The National Information Technology Development Agency (NITDA) is a public service institution established by NITDA Act 2007 as the ICT policy implementing arm of the Federal Ministry of Communication and Digital Economy of the Federal Republic of Nigeria. It has sole responsibility of developing programs that caters for the running of ICT related activities in the country. NITDA is also mandated with the implementation of policies guideline for driving ICT in Nigeria.  
It plays advisory role in copyright law by verification and revision of applicable laws in tandem with the application of software and technology acquisition. Majority of these activities are achieved through organization of workshops which cater for training needs of her staff, government functionaries and education sectors.

History
As part of the history of Nigeria, ICT related activities started in 1950. NITDA was commissioned by the administration of President Olusegun Obasanjo through the perfection of a bill designed to provide for the establishment of National Information Technology Development in 2007 (NITDA Act). Operations of NITDA started in 2001, six years before the bill was passed into law. The agency's main objective is to provide ICT as a tool in tertiary institution to drive the mechanism of education sector in the country. Its creation has given birth to the establishment of state ICT agencies in other states of Federation such as the Plateau State Information And Communication Technology Development Agency. 
The agency started her operation in Abuja, FCT with 30 computers. These devices were used for the training of major government functionaries which include the president and his ministers. Within the first three years of establishment, the agency supplied 5700 computers system to over 187 educational institutions in the country which includes: universities, secondary and primary schools.
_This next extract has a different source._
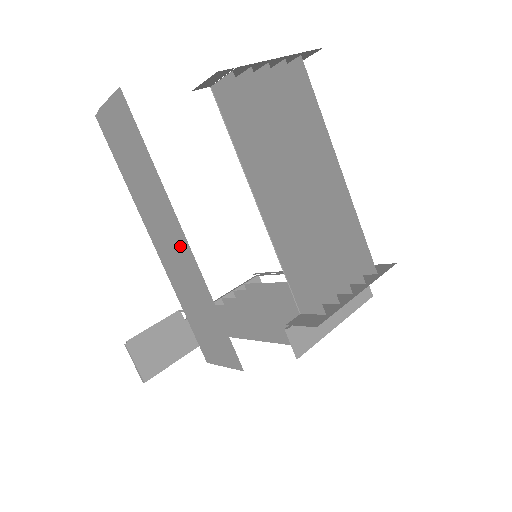
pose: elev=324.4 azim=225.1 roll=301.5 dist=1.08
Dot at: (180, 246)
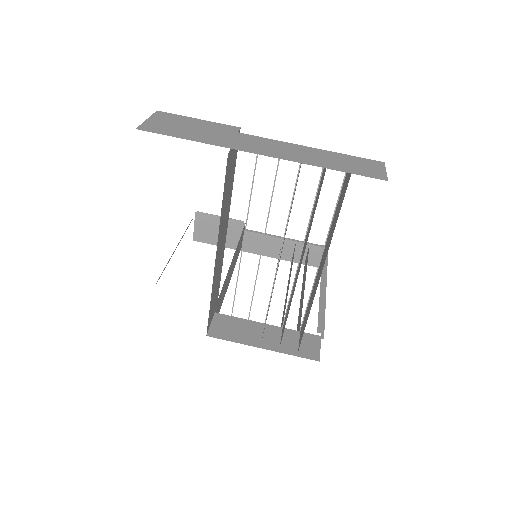
Dot at: occluded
The National Information Technology Development Agency (NIRDA) is known for introduction of professional training programme across various states in Nigeria. In the year 2020 NITDA announced it would train 75,000 youths in Kaduna state in information technology, fast forward 2022, they organize a programme called the "Digital Economy Employability Programme" which is aimed at training over 200,000 thousand Nigerians from all over the country alongside the Web/App Development training partnering with Steamledge Limited which is to train 50 Abuja residents in the field of IT and software development.